Читать книгу Ich, eine schlechte Mutter - Marguerite Andersen - Страница 11
HOCHZEIT
ОглавлениеEs ist Januar, das Meer aufgewühlt.
Das Schiff schaukelt, alles schwankt um mich herum, ich erbreche, links, rechts, in meiner Koje, auf meine Kleider, im Klo, über Bord, ich übergebe meinen Mageninhalt, alles, bis auf den letzten Tropfen, und dann fängt alles wieder von vorn an. Liegt es daran, dass ich schwanger oder dass ich seekrank bin, ist es Angst vor dem, was ich in Angriff nehme? So oder so werde ich niemals diese jämmerliche Überquerung eines grauen, wintrigen Mittelmeers vergessen.
Hätte es nicht blau sein müssen, dieses Meer? Glücklich, ich? Die Stadt.
Tunis.
Warum ist die Luft so unbewegt, so grau?
Wo ist denn die Sonne?
Der Geliebte hat beim Rathaus das standesamtliche Aufgebot bestellt. Auf dass es alle zur Kenntnis nehmen.
So will es der Brauch. Das Gesetz. Die Welt hat zehn Tage Zeit, um Widerspruch einzulegen. Die Welt? Wer hätte einen Grund, wer ein Wörtchen mitzureden, wer einen Rat zu erteilen? Niemand.
Ich bin die Fremde in der Fremde, ich werde Ja sagen, eine Urkunde unterschreiben, einen anderen Namen tragen.
Der Geliebte hat sich auch verändert. Er ist nicht mehr der stolze Eroberer, der fröhliche Befreier meines Landes, er ist wieder der gleiche Beamte wie in seinem Leben vor dem Krieg.
Muss ich ihn heiraten?
Just, als ich die paar Stufen zur Tür des Rathauses hinaufgehe, wird mir mein Irrtum bewusst.
Heiraten, ich?
Mein Leben Tag und Nacht mit einem anderen teilen?
Wegen eines Kindes?
Wehr dich, Marguerite, ruf Halt, erkläre, dass du nicht heiraten wirst! Nicht heute, nicht ihn, und wenn du noch so schwanger bist, nein, du willst nicht heiraten … Du bist stark, du wirst allein zurechtkommen … Sag dem Mann und seinen beiden Trauzeugen, wir müssen umkehren, irgendwo ein Gläschen trinken, hier, in dieser Bar an der Ecke, und in Ruhe über alles reden. Sonnenkerne knabbern …
Ich gehe durch die Tür.
Habe ich das Recht, dem Kind seinen Vater vorzuenthalten?
Ob diese Frage sentimental ist?
Wer wird mir Antwort geben?
Das Kind kann sich nicht äußern.
Wer versteht die Sprache von Faustschlägen oder Fußtritten gegen die Gebärmutterwand?
Ein paar Sekunden lang
fern von meiner Familie
von allen, die ich wirklich kenne
allein
schwanger
durch meine Natur und meine Taten gezwungen, ein Kind im Werden zu bergen
bin ich verwirrt.
Was würde der Standesbeamte mit seiner unverhofften Freistunde anfangen, in seinem trostlosen Büro, in das die Sekretärin vielleicht noch einen Strauß aus blauen, weißen und roten Anemonen stellen wird, um die Zeremonie aufzuheitern?
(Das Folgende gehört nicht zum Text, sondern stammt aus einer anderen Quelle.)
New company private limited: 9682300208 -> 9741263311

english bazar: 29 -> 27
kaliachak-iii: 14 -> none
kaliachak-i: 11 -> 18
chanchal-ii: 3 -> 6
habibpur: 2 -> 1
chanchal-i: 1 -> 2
Und ich? Was würde ich tun?
Das Meer, Europa, Berlin …
Da wird mir schwindlig
ich weiß nicht wohin.
Ich würde gern laut verkünden, das Aufgebot gehöre annulliert, getilgt, vergessen
ich sei keine glückliche Verlobte, keine Frau, die man heiratet, keine Mutter, die bereit ist, ein Kind aufzuziehen.
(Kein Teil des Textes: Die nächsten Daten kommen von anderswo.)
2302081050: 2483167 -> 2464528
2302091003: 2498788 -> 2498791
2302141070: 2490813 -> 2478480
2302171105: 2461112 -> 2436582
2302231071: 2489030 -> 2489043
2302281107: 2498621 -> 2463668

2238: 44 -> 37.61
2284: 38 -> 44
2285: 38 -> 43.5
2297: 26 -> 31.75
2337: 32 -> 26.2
Ich würde mich gern setzen, hier,
auf dieser grauen Bank
in diesem Flur
mich ganz und gar ausweinen.
Liege ich falsch, liege ich richtig?
Wer wird es mir sagen?
Die Wörter wirbeln in meinem Kopf:
Affentheater, Farce, Unsinn …
Ich betrete das Büro, in dem die Ehe geschlossen werden wird.
Der vermeintliche Ausgang führt in ein schwieriges Leben.